→ Job
Edit the entries starting at the line that has "の無形文化遺産に登録されており、その背景には、日本の食" and ending after the line that has "でなく、体全体の健康をサポートします。". Write out only those lines again, changing "栄養素" to "栄養成分" each time it appears and leaving everything else the same.

(Saved entries)
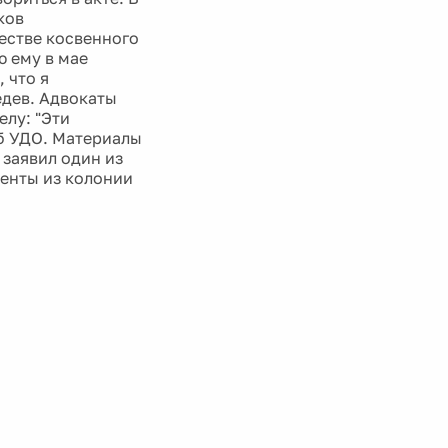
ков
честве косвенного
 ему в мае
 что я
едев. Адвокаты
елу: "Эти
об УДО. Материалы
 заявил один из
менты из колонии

---

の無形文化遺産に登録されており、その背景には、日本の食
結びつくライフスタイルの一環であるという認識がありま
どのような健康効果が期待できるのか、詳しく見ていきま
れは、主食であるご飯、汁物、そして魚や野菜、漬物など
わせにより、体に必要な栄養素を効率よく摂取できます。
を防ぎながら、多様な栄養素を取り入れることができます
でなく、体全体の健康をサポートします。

---

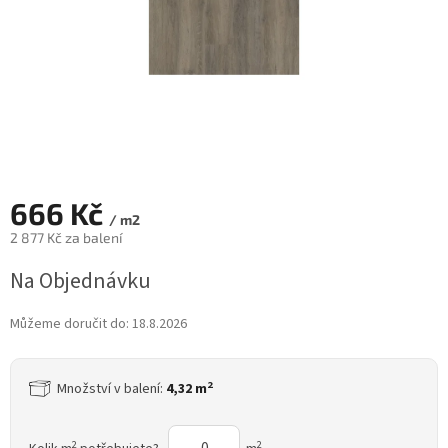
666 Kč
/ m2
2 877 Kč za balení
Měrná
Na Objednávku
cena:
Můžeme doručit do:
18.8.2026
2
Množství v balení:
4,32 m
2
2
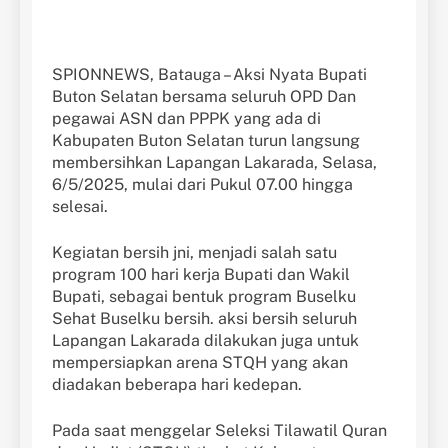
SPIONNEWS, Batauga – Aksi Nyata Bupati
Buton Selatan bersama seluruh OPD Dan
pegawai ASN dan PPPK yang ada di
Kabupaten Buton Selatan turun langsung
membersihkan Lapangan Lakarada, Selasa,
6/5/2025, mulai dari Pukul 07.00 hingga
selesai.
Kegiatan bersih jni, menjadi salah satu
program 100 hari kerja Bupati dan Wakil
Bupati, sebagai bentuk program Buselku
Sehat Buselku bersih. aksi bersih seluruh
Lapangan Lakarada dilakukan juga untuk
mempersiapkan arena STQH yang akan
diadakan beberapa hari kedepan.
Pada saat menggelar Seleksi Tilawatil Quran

→ Answer to this task
の無形文化遺産に登録されており、その背景には、日本の食
結びつくライフスタイルの一環であるという認識がありま
どのような健康効果が期待できるのか、詳しく見ていきま
れは、主食であるご飯、汁物、そして魚や野菜、漬物など
わせにより、体に必要な栄養成分を効率よく摂取できます。
を防ぎながら、多様な栄養成分を取り入れることができます
でなく、体全体の健康をサポートします。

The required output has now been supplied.